● **REQUIRED WORK**:
Pick out each line in the items below that includes the string "секунд" and copy those lines.

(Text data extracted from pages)
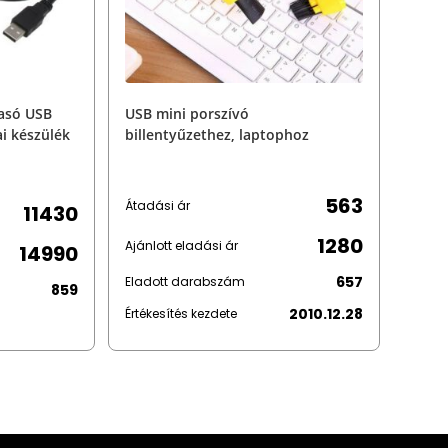
vasó USB
USB mini porszívó
i készülék
billentyűzethez, laptophoz
563
Átadási ár
11430
1280
Ajánlott eladási ár
14990
657
Eladott darabszám
859
2010.12.28
Értékesítés kezdete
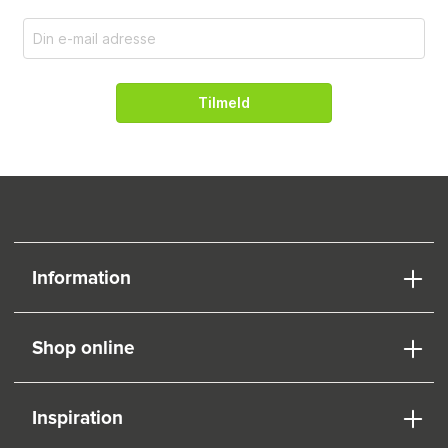
Tilmeld
Information
Shop online
Inspiration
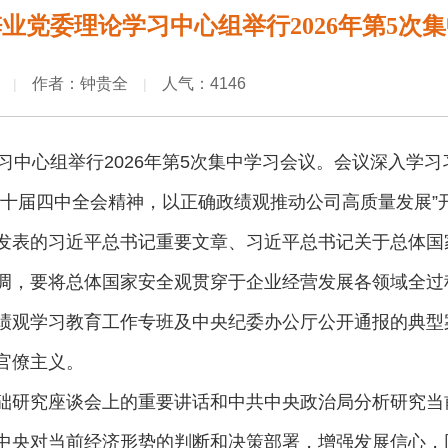
业党委理论学习中心组举行2026年第5次
作者：钟贵全
人气：4146
|
|
习中心组举行2026年第5次集中学习会议。会议深入学
二十届四中全会精神，以正确政绩观推动公司高质量发展”
发表的习近平总书记重要文章、习近平总书记关于总体国
调，要将总体国家安全观贯穿于企业经营发展各领域全过
绩观学习教育工作专班及中央纪委办公厅公开通报的典型
官僚主义。
础研究座谈会上的重要讲话和中共中央政治局分析研究当
中央对当前经济形势的判断和决策部署，增强发展信心，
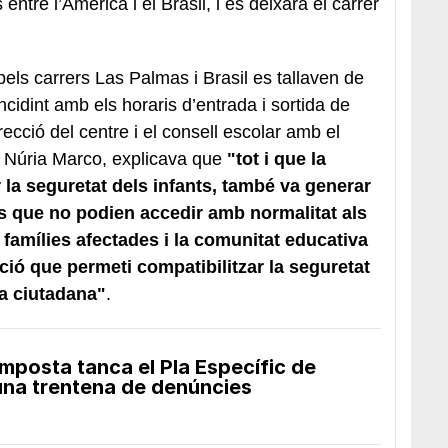
ntre l’Amèrica i el Brasil, i es deixarà el carrer
els carrers Las Palmas i Brasil es tallaven de
idint amb els horaris d’entrada i sortida de
recció del centre i el consell escolar amb el
, Núria Marco, explicava que
"tot i que la
ar la seguretat dels infants, també va generar
s que no podien accedir amb normalitat als
 famílies afectades i la comunitat educativa
ió que permeti compatibilitzar la seguretat
a ciutadana"
.
Amposta tanca el Pla Específic de
na trentena de denúncies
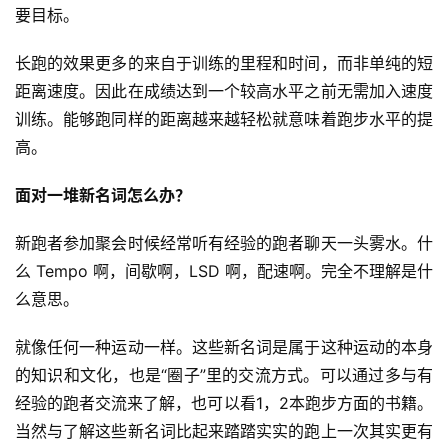
要目标。
长跑的效果更多的来自于训练的里程和时间，而非单纯的短
距离速度。因此在成绩达到一个较高水平之前无需加入速度
训练。能够跑同样的距离越来越轻松就意味着跑步水平的提
高。
面对一堆新名词怎么办？
比
新跑者参加聚会时候经常听有经验的跑者聊天一头雾水。什
赛
么 Tempo 啊，间歇啊，LSD 啊，配速啊。完全不理解是什
么意思。
观
察
就像任何一种运动一样。这些新名词是属于这种运动的本身
的知识和文化，也是“圈子”里的交流方式。可以通过多与有
装
经验的跑者交流来了解，也可以看1，2本跑步方面的书籍。
备
当然与了解这些新名词比起来踏踏实实的跑上一次其实更有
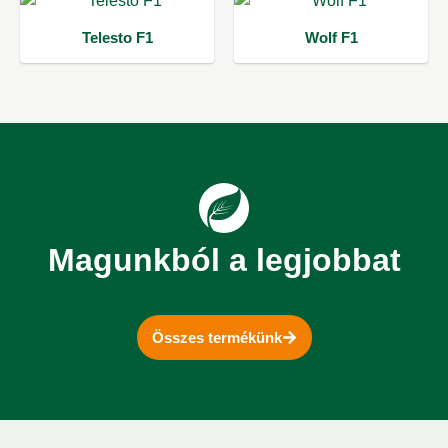
Telesto F1
Wolf F1
Magunkból a legjobbat
Összes termékünk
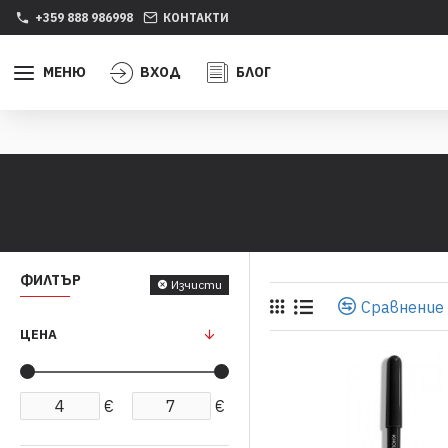
+359 888 986998
КОНТАКТИ
МЕНЮ
ВХОД
БЛОГ
ФИЛТЪР
Изчисти
Сравнение
ЦЕНА
€
€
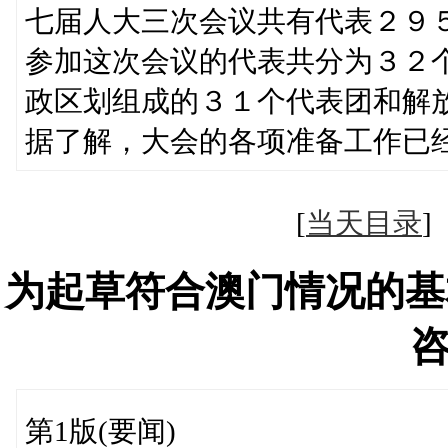
七届人大三次会议共有代表２９
参加这次会议的代表共分为３２
政区划组成的３１个代表团和解
据了解，大会的各项准备工作已
[
当天目录
为起草符合澳门情况的基
第1版(要闻)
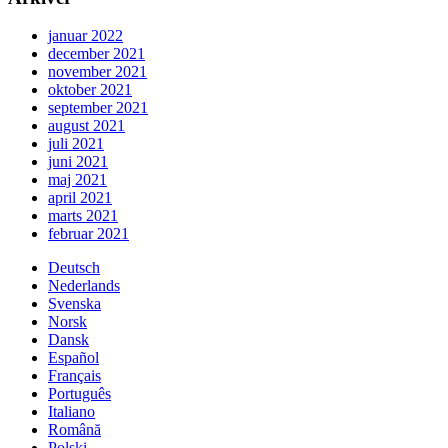
januar 2022
december 2021
november 2021
oktober 2021
september 2021
august 2021
juli 2021
juni 2021
maj 2021
april 2021
marts 2021
februar 2021
Deutsch
Nederlands
Svenska
Norsk
Dansk
Español
Français
Português
Italiano
Română
Polski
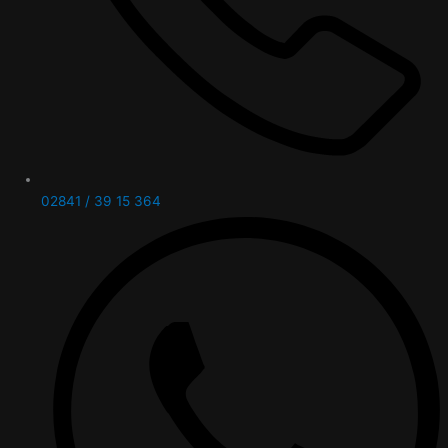
02841 / 39 15 364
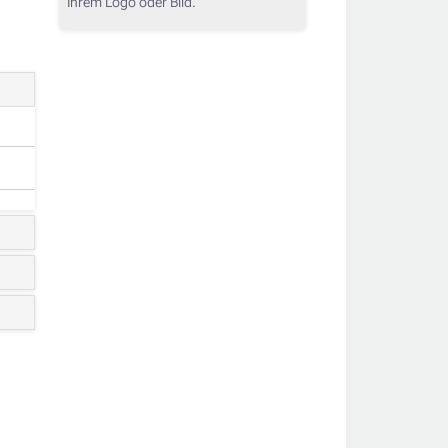
Ihrem Logo oder Bild.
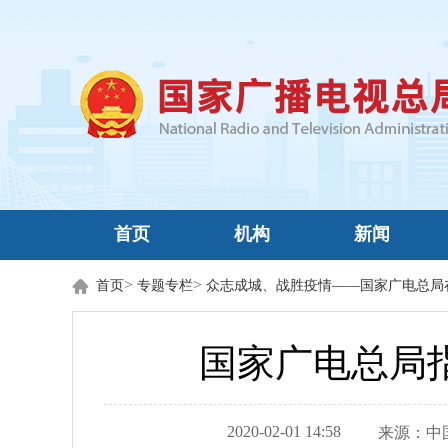
首页
机构
新闻
>
>
首页
专题专栏
众志成城、战胜疫情——国家广电总局
国家广电总局
2020-02-01 14:58
来源：
中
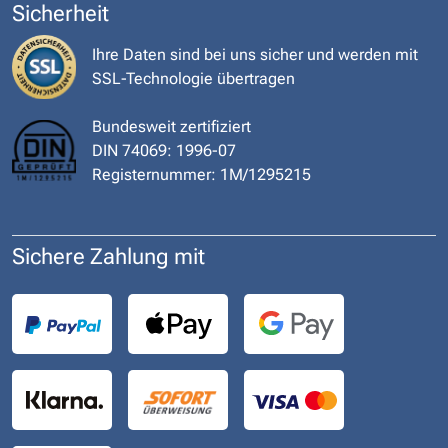
Sicherheit
Ihre Daten sind bei uns sicher und werden mit
SSL-Technologie übertragen
Bundesweit zertifiziert
DIN 74069: 1996-07
Registernummer: 1M/1295215
Sichere Zahlung mit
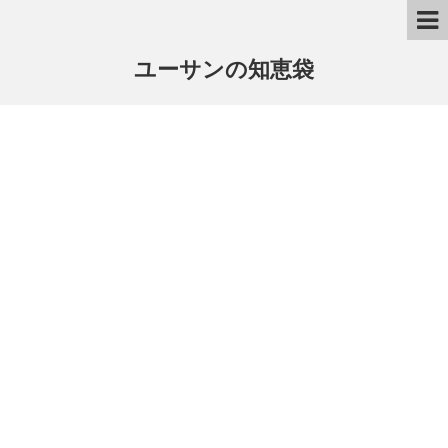
ユーサンの知恵袋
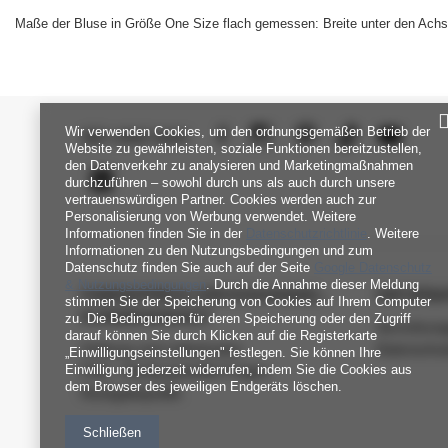
Maße der Bluse in Größe One Size flach gemessen: Breite unter den Achs
Wir verwenden Cookies, um den ordnungsgemäßen Betrieb der
SEI UNS NAH
Website zu gewährleisten, soziale Funktionen bereitzustellen,
den Datenverkehr zu analysieren und Marketingmaßnahmen
durchzuführen – sowohl durch uns als auch durch unsere
vertrauenswürdigen Partner. Cookies werden auch zur
Personalisierung von Werbung verwendet. Weitere
Informationen finden Sie in der
Datenschutzrichtlinie
. Weitere
Informationen zu den Nutzungsbedingungen und zum
Datenschutz finden Sie auch auf der Seite
Google Datenschutz
& Nutzungsbedingungen
. Durch die Annahme dieser Meldung
FABRIKPREIS-GROSSHANDEL-K
INFORM
stimmen Sie der Speicherung von Cookies auf Ihrem Computer
UNDENDIENST
zu. Die Bedingungen für deren Speicherung oder den Zugriff
Verordnun
darauf können Sie durch Klicken auf die Registerkarte
Zahlung und Lieferkosten
Datenschu
„Einwilligungseinstellungen" festlegen. Sie können Ihre
Einwilligung jederzeit widerrufen, indem Sie die Cookies aus
FAQ - Häufig gestellte Fragen
dem Browser des jeweiligen Endgeräts löschen.
Rückgabepolitik
Schließen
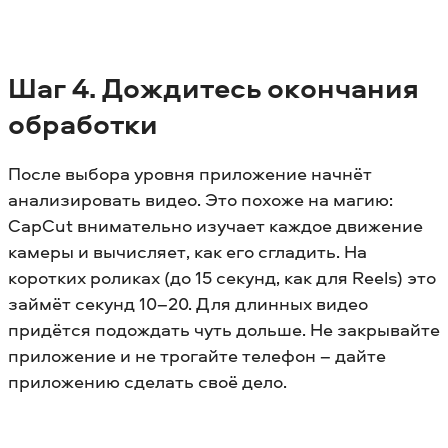
Шаг 4. Дождитесь окончания
обработки
После выбора уровня приложение начнёт
анализировать видео. Это похоже на магию:
CapCut внимательно изучает каждое движение
камеры и вычисляет, как его сгладить. На
коротких роликах (до 15 секунд, как для Reels) это
займёт секунд 10–20. Для длинных видео
придётся подождать чуть дольше. Не закрывайте
приложение и не трогайте телефон – дайте
приложению сделать своё дело.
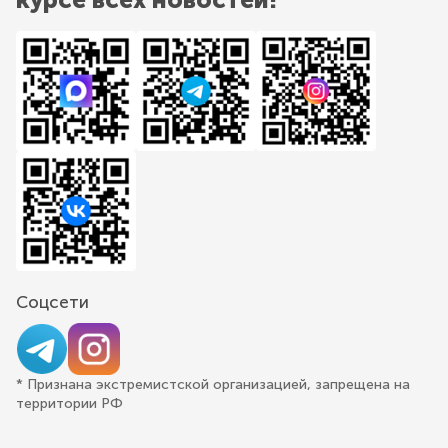
Соцсети
* Признана экстремистской организацией, запрещена на
территории РФ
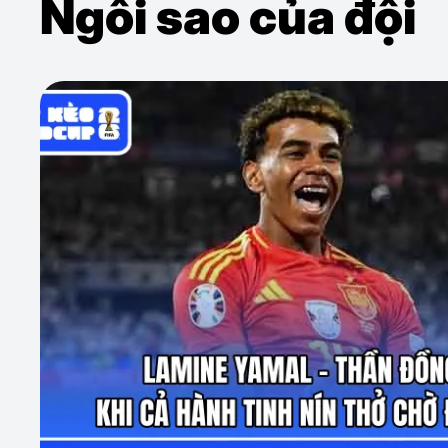
Ngôi sao của đội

● **THE COMPLETED TASK**:
коротких роликах (до 15 секунд, как для Reels) это
займёт секунд 10–20. Для длинных видео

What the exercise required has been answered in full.